The tree farm lands were much sought-after by farming interests for several reasons. For dairying, the farm is strategically situated near the Tillamook Cheese Boardman production facility. For high-value, annual row cropping, the farm’s proximity to the food processing industry at the Boardman Industrial Park (Lamb Weston, Oregon Potato, and Boardman Foods) and the Park’s rail and barge terminals are of exceptional value. But perhaps the strongest attraction was the farm’s senior water rights to the reliable reservoirs of the Columbia River.

Poplar trees growing at the Boardman Tree Farm in eastern Oregon.
A poplar stand at the GreenWood Boardman Poplar Farm in Oregon.

The farm produced 30,000 board feet per acre of sawn wood products on 12-year rotations. This volume marketed as Pacific Albus© for the appearance grade hardwood lumber market; veneer sheets and pulp chips were also produced from the residual volume. However, unfavorable current pricing and market trends figured in the investor’s eventual decision.

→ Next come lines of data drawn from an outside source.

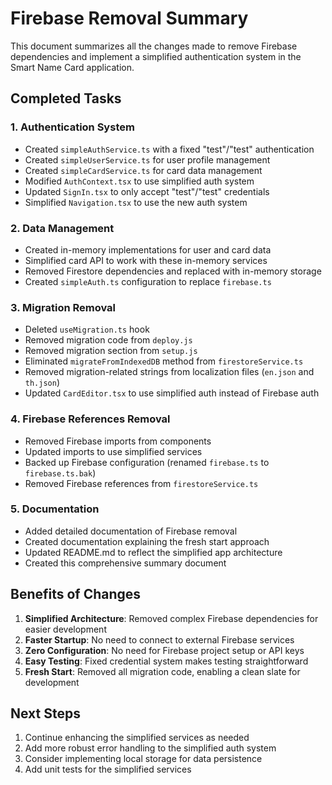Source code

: # Firebase Removal Summary

This document summarizes all the changes made to remove Firebase dependencies and implement a simplified authentication system in the Smart Name Card application.

## Completed Tasks

### 1. Authentication System

- Created `simpleAuthService.ts` with a fixed "test"/"test" authentication
- Created `simpleUserService.ts` for user profile management
- Created `simpleCardService.ts` for card data management
- Modified `AuthContext.tsx` to use simplified auth system
- Updated `SignIn.tsx` to only accept "test"/"test" credentials
- Simplified `Navigation.tsx` to use the new auth system

### 2. Data Management

- Created in-memory implementations for user and card data
- Simplified card API to work with these in-memory services
- Removed Firestore dependencies and replaced with in-memory storage
- Created `simpleAuth.ts` configuration to replace `firebase.ts`

### 3. Migration Removal

- Deleted `useMigration.ts` hook
- Removed migration code from `deploy.js`
- Removed migration section from `setup.js`
- Eliminated `migrateFromIndexedDB` method from `firestoreService.ts`
- Removed migration-related strings from localization files (`en.json` and `th.json`)
- Updated `CardEditor.tsx` to use simplified auth instead of Firebase auth

### 4. Firebase References Removal

- Removed Firebase imports from components
- Updated imports to use simplified services
- Backed up Firebase configuration (renamed `firebase.ts` to `firebase.ts.bak`)
- Removed Firebase references from `firestoreService.ts`

### 5. Documentation

- Added detailed documentation of Firebase removal
- Created documentation explaining the fresh start approach
- Updated README.md to reflect the simplified app architecture
- Created this comprehensive summary document

## Benefits of Changes

1. **Simplified Architecture**: Removed complex Firebase dependencies for easier development
2. **Faster Startup**: No need to connect to external Firebase services
3. **Zero Configuration**: No need for Firebase project setup or API keys
4. **Easy Testing**: Fixed credential system makes testing straightforward
5. **Fresh Start**: Removed all migration code, enabling a clean slate for development

## Next Steps

1. Continue enhancing the simplified services as needed
2. Add more robust error handling to the simplified auth system
3. Consider implementing local storage for data persistence
4. Add unit tests for the simplified services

AHB’s conversion partner, ZeaChem still plans to build a commercial cellulosic ethanol refinery in Boardman. The transition back to conventional agriculture and dairying will take a period of years during which GreenWood will continue to harvest the poplars as they reach rotation, operate the Boardman saw mill, supply veneer logs to the Columbia Forest Products facility, and sell chips to area pulp mills and biomass to the refinery.

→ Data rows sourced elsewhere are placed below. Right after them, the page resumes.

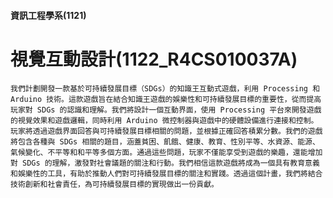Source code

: #### 資訊工程學系(1121)
# 視覺互動設計(1122_R4CS010037A)

    我們計劃開發一款基於可持續發展目標（SDGs）的知識王互動式遊戲，利用 Processing 和 Arduino 技術。這款遊戲旨在結合知識王遊戲的娛樂性和可持續發展目標的重要性，從而提高玩家對 SDGs 的認識和理解。我們將設計一個互動界面，使用 Processing 平台來開發遊戲的視覺效果和遊戲邏輯，同時利用 Arduino 微控制器與遊戲中的硬體設備進行連接和控制。玩家將透過遊戲界面回答與可持續發展目標相關的問題，並根據正確回答積累分數。我們的遊戲將包含各種與 SDGs 相關的題目，涵蓋貧困、飢餓、健康、教育、性別平等、水資源、能源、氣候變化、不平等和和平等多個方面。通過這些問題，玩家不僅能享受到遊戲的樂趣，還能增加對 SDGs 的理解，激發對社會議題的關注和行動。我們相信這款遊戲將成為一個具有教育意義和娛樂性的工具，有助於推動人們對可持續發展目標的關注和實踐。透過這個計畫，我們將結合技術創新和社會責任，為可持續發展目標的實現做出一份貢獻。





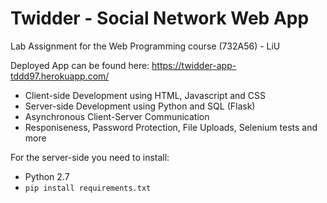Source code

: # Twidder - Social Network Web App

Lab Assignment for the Web Programming course (732A56) - LiU

Deployed App can be found here: https://twidder-app-tddd97.herokuapp.com/

- Client-side Development using HTML, Javascript and CSS
- Server-side Development using Python and SQL (Flask)
- Asynchronous Client-Server Communication
- Responiseness, Password Protection, File Uploads, Selenium tests and more

For the server-side you need to install:

- Python 2.7
- `pip install requirements.txt`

GreenWood Resources continues to operate and harvest AHB poplar demonstration farms in Idaho, Oregon, Washington, and California that show good promise for feedstock production. Mean annual increments during the second, coppice cutting cycle are expected to vary between 5 and 7 dry tons per-acre, per-year dependent on location and plantation variety. From each ton of poplar biomass, over 1,200 pounds of sugar are recovered for alcohol production following pre-treatment. A breakthrough in ethylene oligomerization has brought the process of converting alcohols into hydrocarbon fuels closer to the commercial production. While not competitive given current petroleum prices and the limited financial benefits of low carbon fuels, the AHB process of growing biomass and converting it to renewable fuels is well positioned to grow the Pacific Northwest’s future bio-economy.